Dangote's Tanzanian Cement Factory

Dangote’s Tanzanian Cement Factory– After their heated disagreement last year, the Tanzanian government has offered Dangote Cement Company, located in the southeastern town of Mtwara, a land to mine coal for its operations.

The bone of contention in December 2016 was over the availability of natural gas for Dangote to run his cement operations in Tanzania.

In 2014 the billionaire was assured that he would have access to cheap natural gas to power the factory. Consequently the factory was established near Mtwara, where there are natural gas deposits.

With the assumption of John Magufuli’s administration came policies that countered the previous agreement of Dangote and former president Jakaya Kikwete.

See Also: Dangote Sets Out To Invest Over $400 Million In Zimbabwe

And in what seemed to be a non-verbal feud, Dangote boycotted Tanzanian coal and opted to import from South Africa. The Tanzanian government equally found this move unfavorable as the East African nation has substantial coal deposits.

With a subsequent ban on coal importation, Dangote’s cement factory spent as much as $4 million per month on diesel.


Harpeet Duggal, Dangote Tanzania CEO, said:

“Our plant uses six million liters of diesel per month to run generators after the promises to supply it with natural gas, which is produced in a nearby gas field, failed to materialize.”

Dangote finally shut down the $500 million cement factory which has an annual capacity of 3 million tonnes. Economic analysts warned and advised the government to reconsider their stand on the dispute with Africa’s richest man.

The disagreement tended to give a wrong impression to investors who had businesses for Tanzania.

President Magufuli met with Nigerian billionaire and reached an agreement that the Dangote group “will now buy natural gas directly from the state-run TPDC (Tanzania Petroleum Development Corporation)”.

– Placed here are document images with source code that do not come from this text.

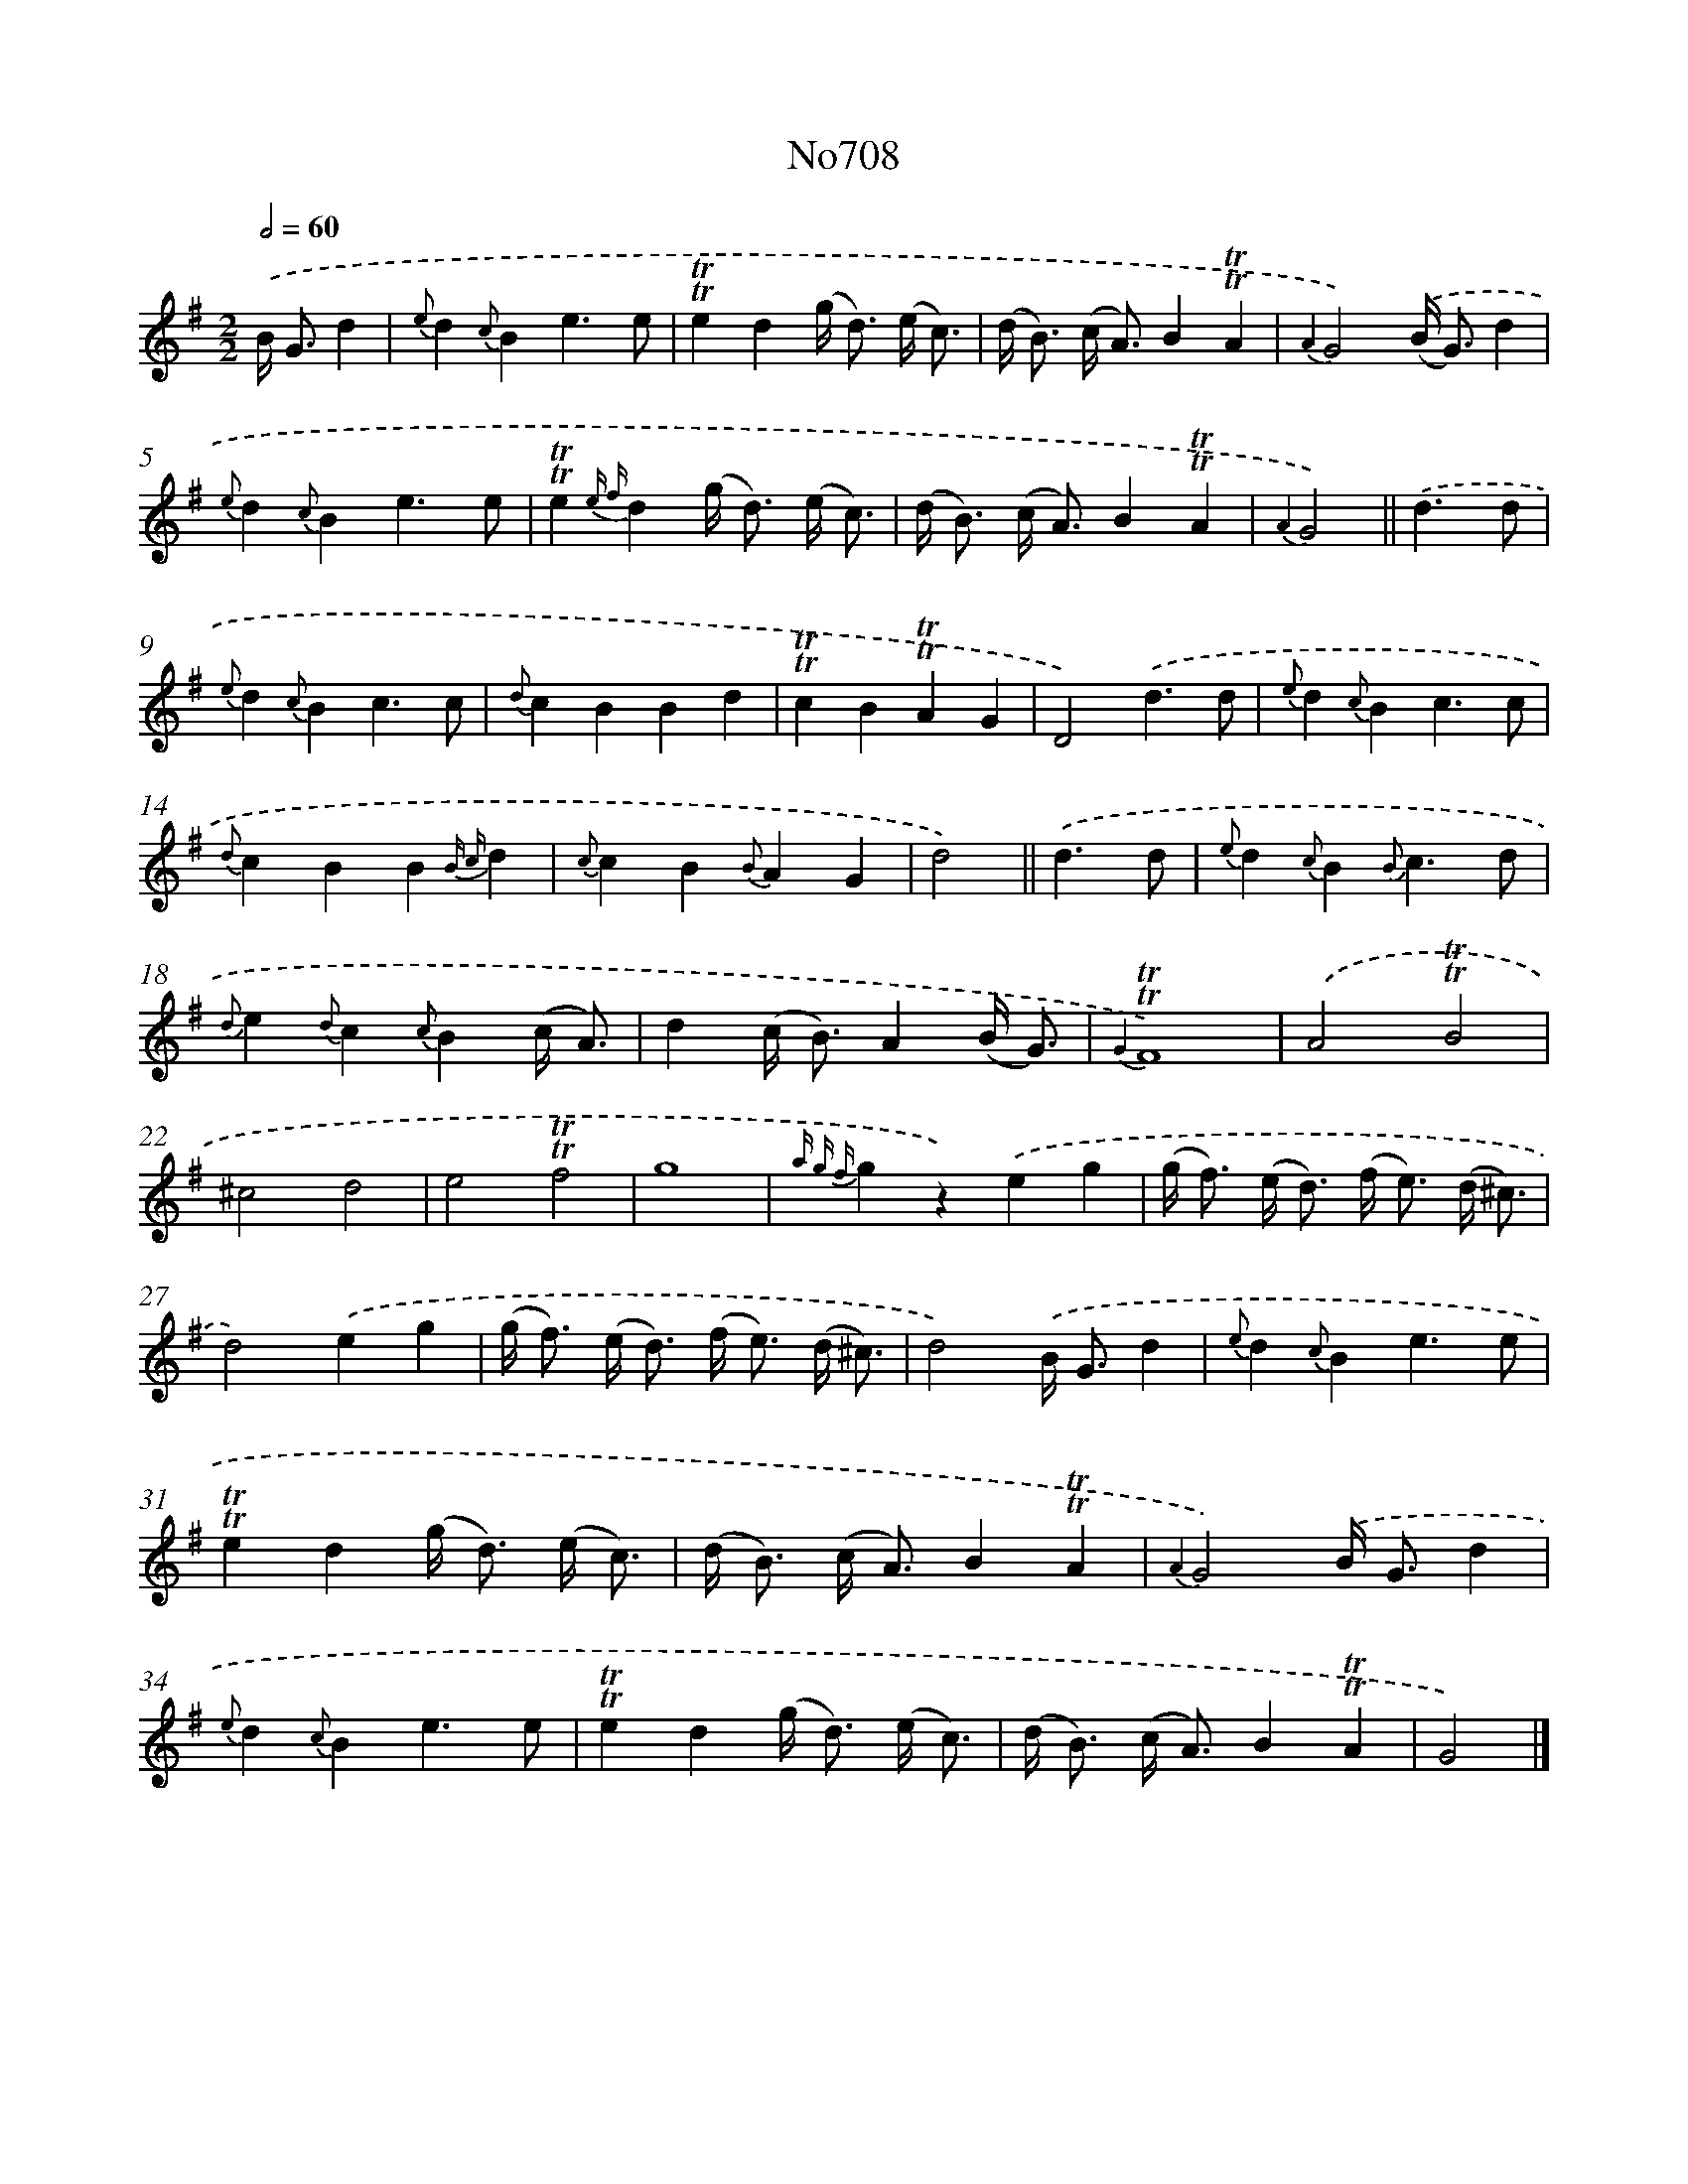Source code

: X: 7141
T: No708
%%abc-version 2.0
%%abcx-abcm2ps-target-version 5.9.1 (29 Sep 2008)
%%abc-creator hum2abc beta
%%abcx-conversion-date 2018/11/01 14:36:35
%%humdrum-veritas 1862132791
%%humdrum-veritas-data 2710667272
%%continueall 1
%%barnumbers 0
L: 1/4
M: 2/2
Q: 1/2=60
K: G clef=treble
.('B/< G/d [I:setbarnb 1]|
{e}d{c}Be3/e/ |
!trill!!trill!ed(g/< d/) (e// c3//) |
(d/< B/) (c/< A/)B!trill!!trill!A |
{A2}G2).('(B/< G/)d |
{e}d{c}Be3/e/ |
!trill!!trill!e{e f}d(g/< d/) (e// c3//) |
(d/< B/) (c/< A/)B!trill!!trill!A |
{A2}G2) ||
.('d3/d/ [I:setbarnb 9]|
{e}d{c}Bc3/c/ |
{d}cBBd |
!trill!!trill!cB!trill!!trill!AG |
D2).('d3/d/ |
{e}d{c}Bc3/c/ |
{d}cBB{B c}d |
{c}cB{B}AG |
d2) ||
.('d3/d/ [I:setbarnb 17]|
{e}d{c}B{B}c3/d/ |
{d}e{d}c{c}B(c// A3//) |
d(c/< B/)A(B// G3//) |
{G2}!trill!!trill!F4) |
.('A2!trill!!trill!B2 |
^c2d2 |
e2!trill!!trill!f2 |
g4 |
{a g f}gz).('eg |
(g/< f/) (e/< d/) (f/< e/) (d// ^c3//) |
d2).('eg |
(g/< f/) (e/< d/) (f/< e/) (d// ^c3//) |
d2).('B/< G/d |
{e}d{c}Be3/e/ |
!trill!!trill!ed(g/< d/) (e// c3//) |
(d/< B/) (c/< A/)B!trill!!trill!A |
{A2}G2).('B/< G/d |
{e}d{c}Be3/e/ |
!trill!!trill!ed(g/< d/) (e// c3//) |
(d/< B/) (c/< A/)B!trill!!trill!A |
G2) |]
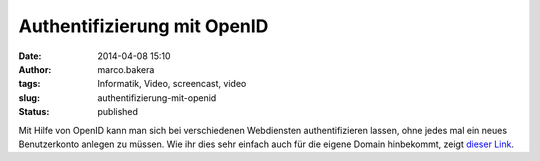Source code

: Authentifizierung mit OpenID
############################
:date: 2014-04-08 15:10
:author: marco.bakera
:tags: Informatik, Video, screencast, video
:slug: authentifizierung-mit-openid
:status: published

Mit Hilfe von OpenID kann man sich bei verschiedenen Webdiensten
authentifizieren lassen, ohne jedes mal ein neues Benutzerkonto anlegen
zu müssen. Wie ihr dies sehr einfach auch für die eigene Domain
hinbekommt, zeigt 
`dieser Link <http://www.bakera.de/dokuwiki/doku.php/schule/openid>`_.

See Also: Dangote’s Tanzania Row may Discourage Others From Investing In The Country

Adding to that, the Tanzanian government has now offered the Dangote a group a 10-square-kilometre plot of land to mine coal for the running of the cement factory.

Since the ban on importation of coal from South Africa, it was discovered that the only coal producing company in the country, Tancoal, could not sufficiently meet the market demands.

Consequently the Tanzanian ministry of energy and minerals has thought it wise to make a source of coal supply available for the Dangote subsidiary to fuel its operations.

This is good news for both Tanzania and Dangote’s cement factory; More so when the business guru plans to double Tanzania’s annual output of cement to 6 million tonnes.